PROCEDURE FOR COMPULSORY WINDING UP OF COMPANY

  • The petition to the tribunal should be filed together with the statement of affairs, of the disputed company. Once the scrutinization of the credibility of the petition filed is done, the tribunal may accept or reject the aforesaid petition.
  • Here, the liquidator is appointed by the tribunal itself.
  • The liquidator will execute all assets of the corporate entity, examine the book of accounts, and compile into a draft/report.
  • These reports are to be forwarded to the tribunal after the carrying out committee had accepted the same.

Rajput Jain and Associates ’s Procedure for winding up a private limited company

  • Declaration To ROC

The statement of accounts must be submitted within a month before the submission of the applying to wind up the corporate entity. This is often a declaration to the Registrar of Companies that the contents of the application are only to be considered, providing that the corporate entity has no other assets or liabilities.

  • Submit Documents

Within a month of submitting the statement of accounts, the applying must be submitted together with the documents mentioned above.

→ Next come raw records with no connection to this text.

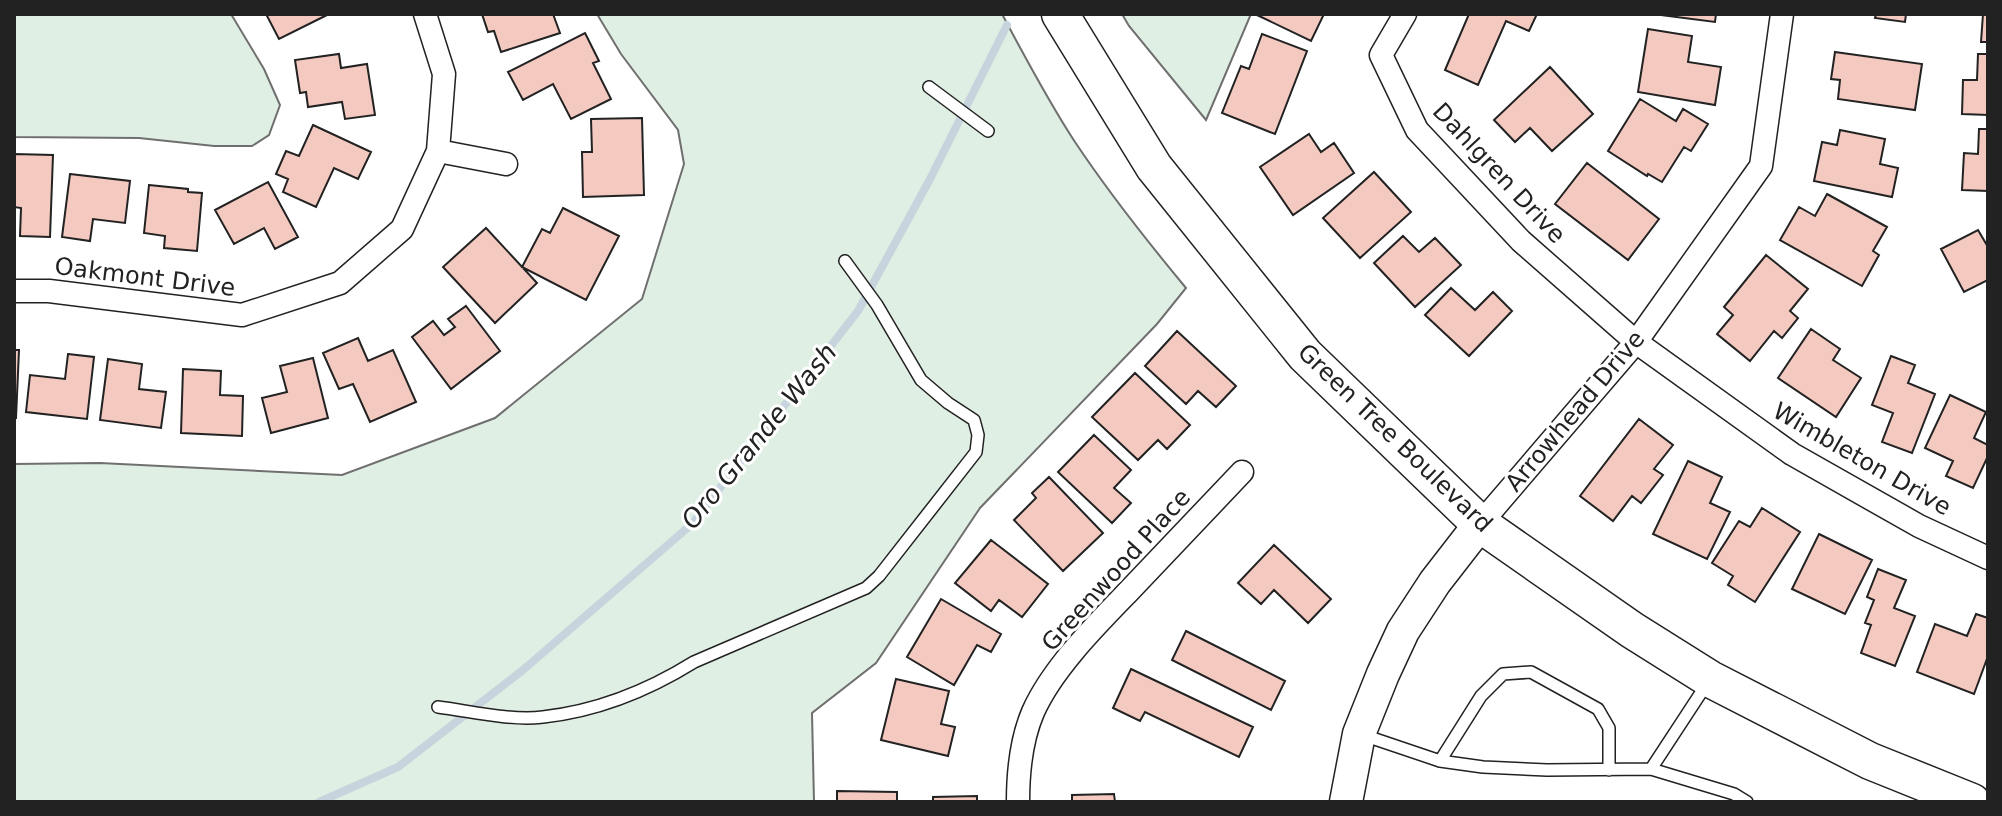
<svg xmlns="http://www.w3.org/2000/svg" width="2002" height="816" font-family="'DejaVu Sans',sans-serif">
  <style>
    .green { fill: #e0efe3; stroke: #6f6f6f; stroke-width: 2 }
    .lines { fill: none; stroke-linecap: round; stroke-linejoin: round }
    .stream { stroke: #c7d3dd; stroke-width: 8 }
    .building { fill: #f3c9c0; stroke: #222; stroke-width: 2 }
    .lane-casing { stroke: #222; stroke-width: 14 }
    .street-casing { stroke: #222; stroke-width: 25 }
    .secondary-casing { stroke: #222; stroke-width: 35 }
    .primary-casing { stroke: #222; stroke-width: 39 }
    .lane { stroke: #fff; stroke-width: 11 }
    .street { stroke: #fff; stroke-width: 22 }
    .secondary { stroke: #fff; stroke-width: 32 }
    .primary { stroke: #fff; stroke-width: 36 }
    .labels { text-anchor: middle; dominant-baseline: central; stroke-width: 6; stroke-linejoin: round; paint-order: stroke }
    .street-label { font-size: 24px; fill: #222; stroke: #fff }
    .water-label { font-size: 26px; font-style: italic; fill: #222; stroke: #fff }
  </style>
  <rect width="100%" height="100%" fill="#fff"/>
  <path class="green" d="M14,14H231L264,69L280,105L269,135L252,146H214L139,138L14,137Z
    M597,14H1002C1025,57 1048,101 1075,142C1109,193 1147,241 1186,288L1157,324L980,508L876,663L812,713L814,802H14V464L100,463L342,475L495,418L642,299L684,164L678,130L621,54Z
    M1122,14H1251L1206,120L1129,26Z"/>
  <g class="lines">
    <path class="stream" d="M319,802L398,767L523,670L692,524L858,311L929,181L1007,25"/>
  </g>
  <path class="building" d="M266,14H329L279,39Z
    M482,14H553L560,33L501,52L494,31L488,32Z
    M1257,14H1324L1311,41L1257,15Z
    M1469,14H1537L1529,31L1506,21L1478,85L1445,70Z
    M1653,14H1716L1715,22Z
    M1876,14H1906L1905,22L1875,18Z
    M1983,14H1988V42H1981Z
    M1648,29L1692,36L1688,62L1721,67L1715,105L1638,92Z
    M585,33L599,61L593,63L611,99L571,119L553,84L523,100L508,72Z
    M1262,34L1307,51L1275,134L1222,113L1241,66L1249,69Z
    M1835,52L1922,64L1915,110L1838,99L1840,80L1831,79Z
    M339,54L341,68L367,64L375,115L345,119L342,102L308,107L306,92L300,93L295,60Z
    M1978,54H1988V115L1962,114L1963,80H1977Z
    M1550,67L1593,114L1552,151L1530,128L1515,142L1494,120Z
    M1640,99L1676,121L1683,109L1708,124L1691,151L1684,147L1662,182L1648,174L1647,176L1608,151Z
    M642,118L644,195L583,197L582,152H592L591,119Z
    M313,125L371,152L358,179L334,168L316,207L283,192L288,179L276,174L286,151L299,156Z
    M1979,129H1988V191L1962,190L1964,153L1978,154Z
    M1840,130L1885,139L1880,164L1898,168L1892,197L1814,181L1822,142L1837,145Z
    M1309,134L1321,152L1334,143L1354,173L1293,215L1260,167Z
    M14,154L53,155L50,237L20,236L21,208L14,207Z
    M1587,163L1659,219L1628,260L1555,204Z
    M1374,172L1411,212L1360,258L1323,218Z
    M70,174L130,181L125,223L93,219L90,241L62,237Z
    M268,182L298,237L275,249L264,228L234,244L215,210Z
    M149,185L188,189V192L202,193L197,251L164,248L165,236L144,233Z
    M1827,194L1887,227L1873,251L1879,255L1862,286L1780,240L1799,207L1815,216Z
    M563,208L619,236L586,300L522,267L542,229L550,233Z
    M486,228L537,283L495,323L443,267Z
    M1978,230L1988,247V280L1964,292L1941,249Z
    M1403,236L1419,252L1435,238L1461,265L1415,307L1374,263Z
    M1766,255L1808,289L1790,311L1798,318L1782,338L1774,331L1750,361L1717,334L1733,315L1724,307Z
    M1451,288L1475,310L1493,292L1512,311L1469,356L1425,315Z
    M466,306L500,351L451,389L412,337L433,321L444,335L455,327L448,319Z
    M1811,329L1840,349L1833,360L1861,378L1836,417L1778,378Z
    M1177,331L1236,386L1216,407L1198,391L1186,404L1145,366Z
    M358,338L368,361L393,350L416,402L370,422L353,384L339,389L323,353Z
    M14,350H19L16,418H14Z
    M68,354L94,357L87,419L26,412L30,375L65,379Z
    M1891,356L1915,365L1908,383L1935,394L1912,453L1882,442L1893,413L1872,405Z
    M313,358L328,418L271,433L262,398L287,392L280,366Z
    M108,359L142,364L139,389L166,392L161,428L100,420Z
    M183,369L221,371L220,395L243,396L242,436L181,433Z
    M1135,373L1190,425L1167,449L1158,440L1138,460L1092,417Z
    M1950,395L1986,412L1974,438L1988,445V456L1973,488L1946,476L1953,461L1925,448Z
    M1639,419L1673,445L1654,469L1663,475L1641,503L1632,496L1613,521L1580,496Z
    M1094,435L1131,470L1114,488L1131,503L1112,523L1058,472Z
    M1688,461L1722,477L1710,503L1730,512L1707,559L1653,534Z
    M1049,477L1103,533L1063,571L1014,520L1036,498L1032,493Z
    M1762,508L1800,532L1755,602L1728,585L1733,576L1712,563L1739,521L1750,527Z
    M1819,534L1872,560L1845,614L1792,589Z
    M991,540L1048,584L1022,617L999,600L991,611L955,583Z
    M1274,545L1331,599L1308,623L1274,590L1261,604L1238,583Z
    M1878,569L1906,580L1894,608L1915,616L1895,666L1861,653L1871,625L1865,623L1874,600L1867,597Z
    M941,599L1001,634L991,652L977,645L954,685L907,657Z
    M1976,614L1988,618V656L1974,694L1917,672L1935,624L1967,636Z
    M1186,631L1285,681L1271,710L1172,660Z
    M1131,669L1253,727L1239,757L1145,712L1140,721L1113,708Z
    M896,679L949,691L941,724L955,727L948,756L881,740Z
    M837,791L897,792V802H837Z
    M1114,794L1115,802H1072V795Z
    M977,796V802H933V797Z"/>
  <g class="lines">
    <defs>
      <path id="lane" d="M929,87L988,131
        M438,707C470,711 510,721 543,717C597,711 649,690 694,662L866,588L879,576L976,452L978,435L974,420L948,403L921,380L877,305L845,261
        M1363,735L1440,761L1483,767L1547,770L1651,769L1734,794L1747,802
        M1440,761L1481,696L1503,674L1531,672L1598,709L1609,728V770
        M1651,769L1708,682"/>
      <path id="street" d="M1405,14L1381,55L1417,130L1521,241L1636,342L1792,454L1919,526L1988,558
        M438,151L506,164
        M14,291H49L242,315L340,283L402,229L438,151L444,74L425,14
        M1480,524L1636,342L1761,166L1782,14
        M1018,802C1018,772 1021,740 1033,712C1052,669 1095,626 1128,592C1166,552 1204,512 1242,472"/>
      <path id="secondary" d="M1346,802L1359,734L1383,674L1403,631L1435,582L1480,524"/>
      <path id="primary" d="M1060,14L1154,167L1305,355L1480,524L1632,630L1710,679L1870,761L1972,802"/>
    </defs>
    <use href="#lane" class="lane-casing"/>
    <use href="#street" class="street-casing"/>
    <use href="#secondary" class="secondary-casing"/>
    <use href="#primary" class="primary-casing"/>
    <use href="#lane" class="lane"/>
    <use href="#street" class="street"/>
    <use href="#secondary" class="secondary"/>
    <use href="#primary" class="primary"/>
  </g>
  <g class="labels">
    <g class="street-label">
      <text transform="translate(1499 173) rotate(47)">Dahlgren Drive</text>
      <text transform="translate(145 277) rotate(7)">Oakmont Drive</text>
      <text transform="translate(1575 411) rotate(-50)">Arrowhead Drive</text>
      <text transform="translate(1395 438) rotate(44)">Green Tree Boulevard</text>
      <text transform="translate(1862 459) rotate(30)">Wimbleton Drive</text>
      <text transform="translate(1116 570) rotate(-48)">Greenwood Place</text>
    </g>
    <g class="water-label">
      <text transform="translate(759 436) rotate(-51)">Oro Grande Wash</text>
    </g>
  </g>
  <rect width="2002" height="816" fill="none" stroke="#222222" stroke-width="32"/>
</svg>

Our representatives will guide you through the complete procedure.

  • Final Closure

It takes a minimum of two to 3 months to complete the closure of your company, but it could take much longer, as per the findings of the liquidator appointed.

DOCUMENTATION FOR THE CLOSURE OF THE COMPANY

The documents required for the closure of the corporate entity are;

  • PAN card of the corporate entity
  • Certificate of closure of the company’s bank account.
  • An indemnity bond be made, and the same be notarized by the directors.
  • Latest statement of company accounts.
  • Statement of accounts associated with all assets and liabilities of the corporate entity, audited by chartered accountant (CA).
  • A copy of the resolution passed by the board members.
  • Application for removing the name of the corporate entity.

Rajput Jain & Associates

Rajput Jain & Associates is a Chartered Accountants firm, with it's headquarter situated at New Delhi (the capital of India). The firm has been set up by a group of young, enthusiastic, highly skilled and motivated professionals who have taken experience from top consulting firms and are extensively experienced in their chosen fields has providing a wide array of Accounting, Auditing, Taxation, Assurance and Business advisory services to various clients and their stakeholders. Rajput jain & Associates, a professional firm, offers its clients a full range of services, To serve better and to bring bucket of services under one roof, the firm has merged with it various Chartered Accountancy firms pioneer in diversified fields. We have associates all over India in big cities. All our offices are well equipped with latest technological support with updated reference materials. We have a large team of professionals other than our Core Team members to meet the requirements of our prospective clients including the existing ones. However, considering our commitment towards high quality services to our clients, our team keeps on growing with more and more associates having strong professional background with good exposure in the related areas of responsibility.